My father thanked me for writing it and sent an email copy to Jorge, his “Cuban brother.” This was the letter I received back (he used a translator):
“Daniella my Sister I am very happy for you and see that you are very intelligent and have ease of words when writing. Everything is well written in your article and you honor me, with the sheer reality of our pure dispair, you seem to understand the sincerity of our souls during this damaging time in our lives. God offered us and I met your father, thank you for your sentimental words about his life […] all my gratitude and my hugs to you, merry Christmas..”
I was overwhelmed by his thanks. Even though I thought I had just written another story – it was an act of remembrance.
It was from writing his story that I realized I wanted to work with the Canadian Forces for my Independent Professional Project. I am happy to be in charge of the 38 Brigade newsletter, and play a number of communications roles. I have had the opportunity to meet many reserves soldiers, who do great work in the community and help out on the home front; most recently during the spring flood.
The theme for our November newsletter is how do you remember. I attended the Valour Road ceremony today, and as I’m waiting for the crowd to disperse, I see a man standing with his dog; watching people as they lay wreaths. I go up to him with a smile and ask him how he is, if he’d like to share with me how he remembers.
“I remember everyday, my father was killed right before I was born.”
Without saying me saying a word, the man continued to tell me about all the members in his family affected by the war. His father was a Canadian soldier in South East Asia. His mother lost both of her brothers. His stepdad had tried to get overseas to no avail while his stepdad’s twin brother was a thousand miles away, working on a map when a sniper bullet shot off part of his ear. An inch difference would have meant his life.
Or another gentleman I asked, who was donning a beret. It was his fathers, the man in the picture wearing the same hat. The photo was taken a few days after he married the woman beside him, while on a few weeks leave. The two lovebirds lived together until they were 95, passing away within months of each other. Today their son thanked them on Remembrance Day by putting their picture on the memorial.

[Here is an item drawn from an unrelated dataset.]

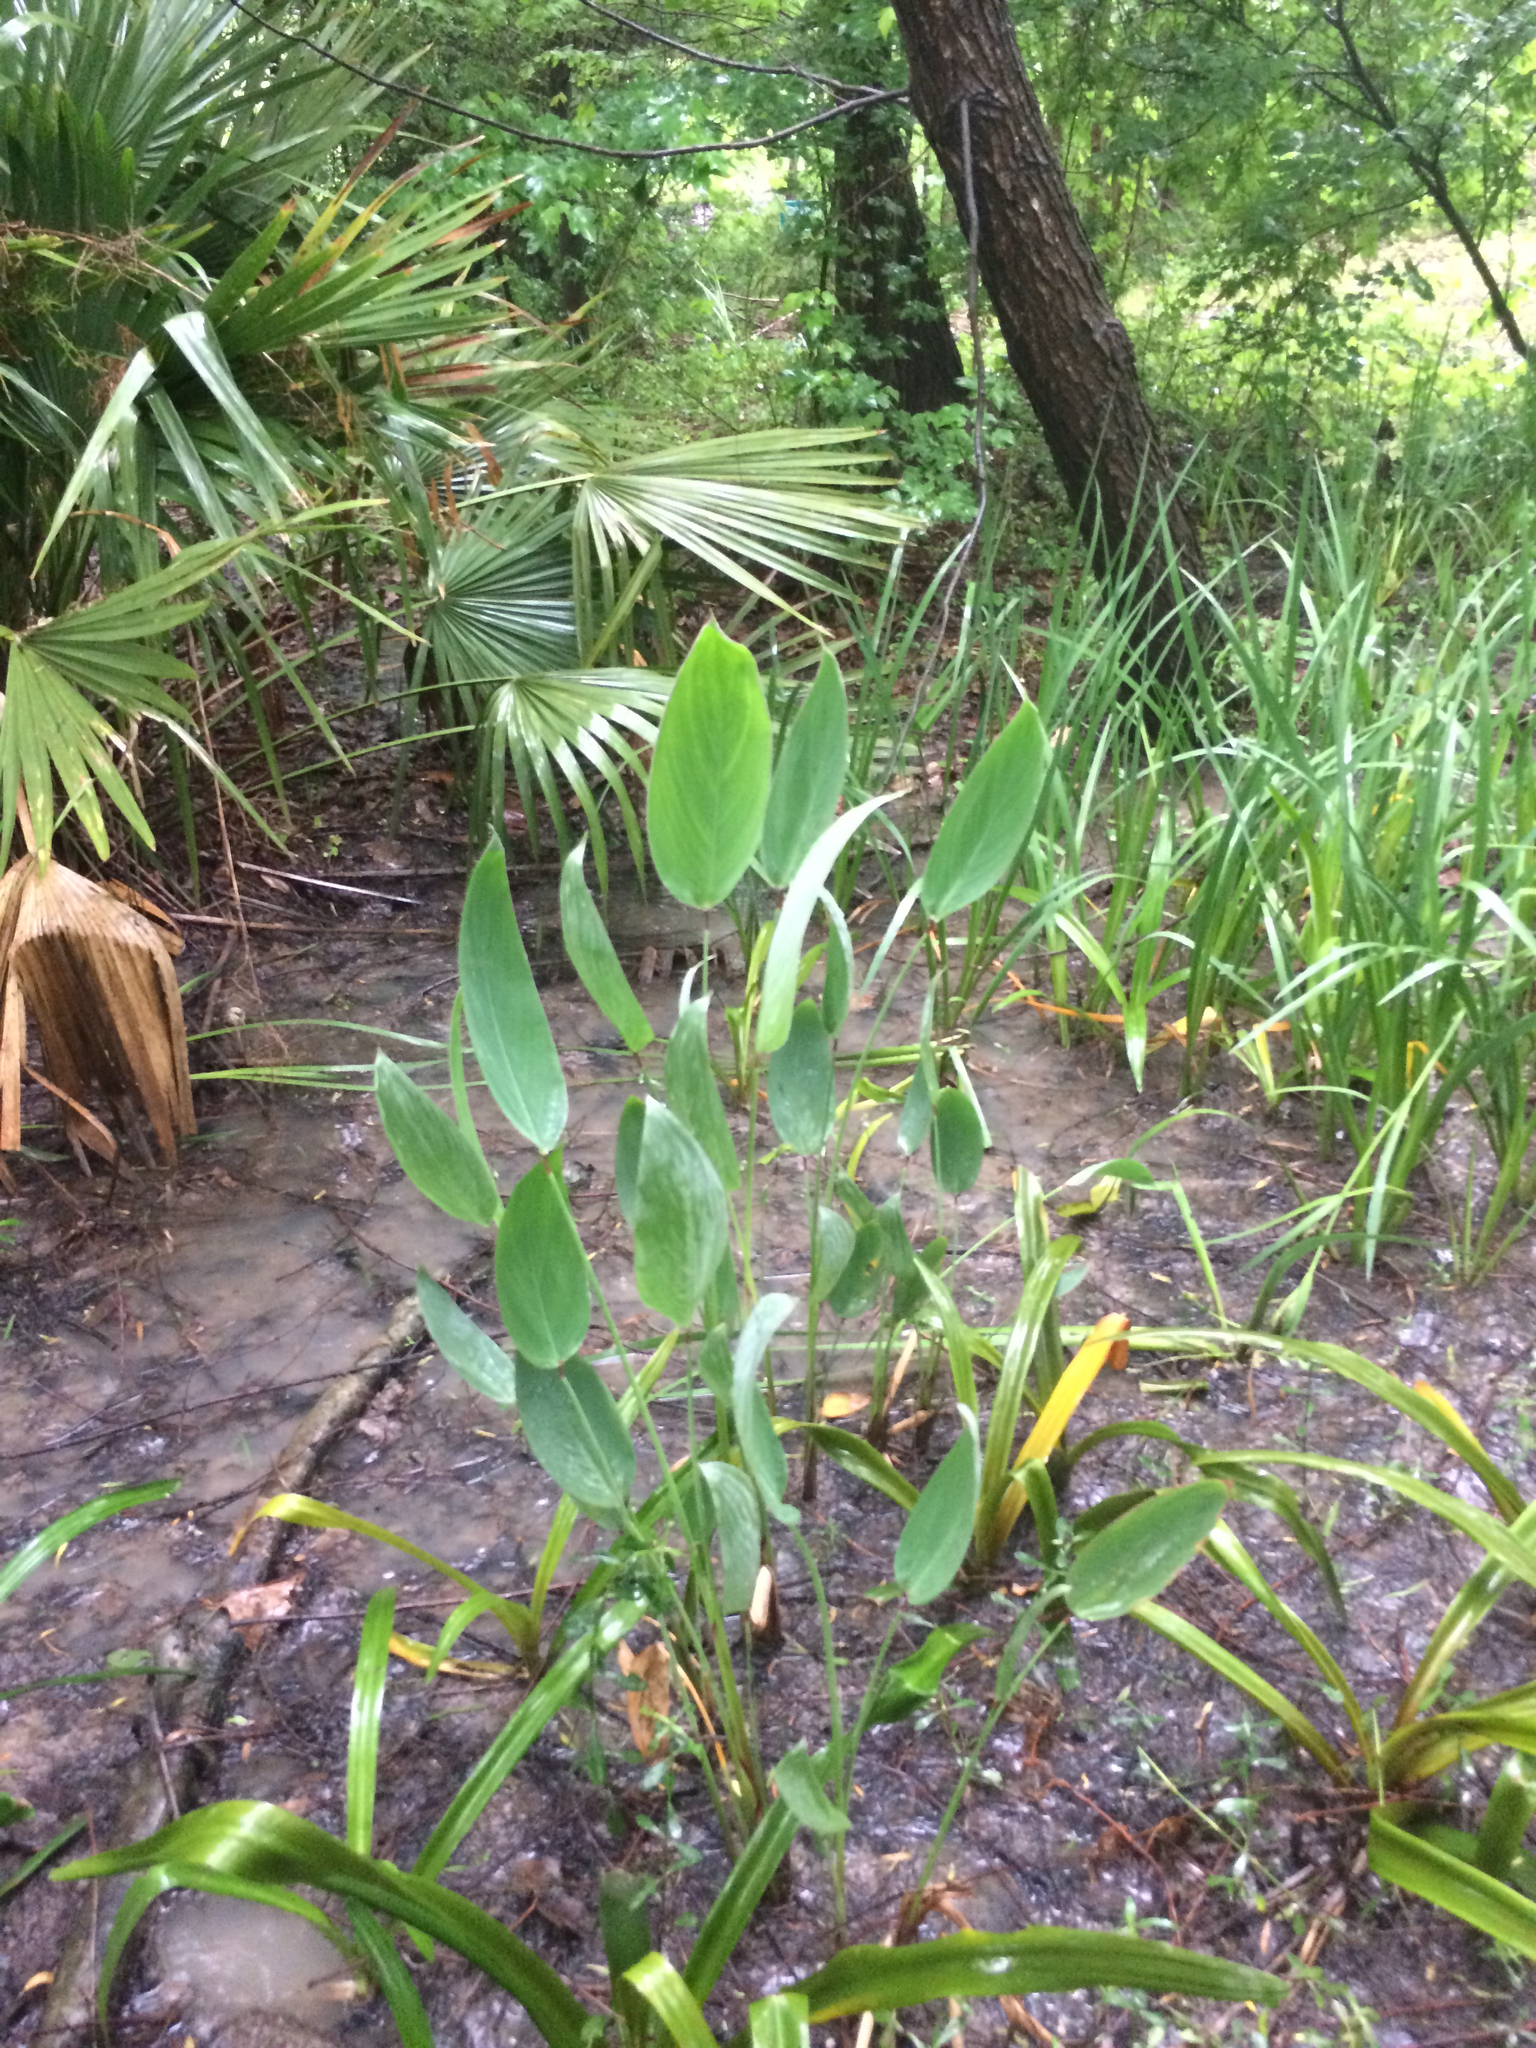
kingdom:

I think I finally get Remembrance Day. It doesn’t matter who you are, or whether you attend a ceremony (be nice if you did). What matters are the stories. Memorials, like the one at Vimy Ridge that moved me to tears, bear the names – but we bear the people, their histories and legacies.
My way of remembering is telling stories. All the while Mother Canada mourns and soldiers lie in wait. When it one days ends, and until then, we will never forget.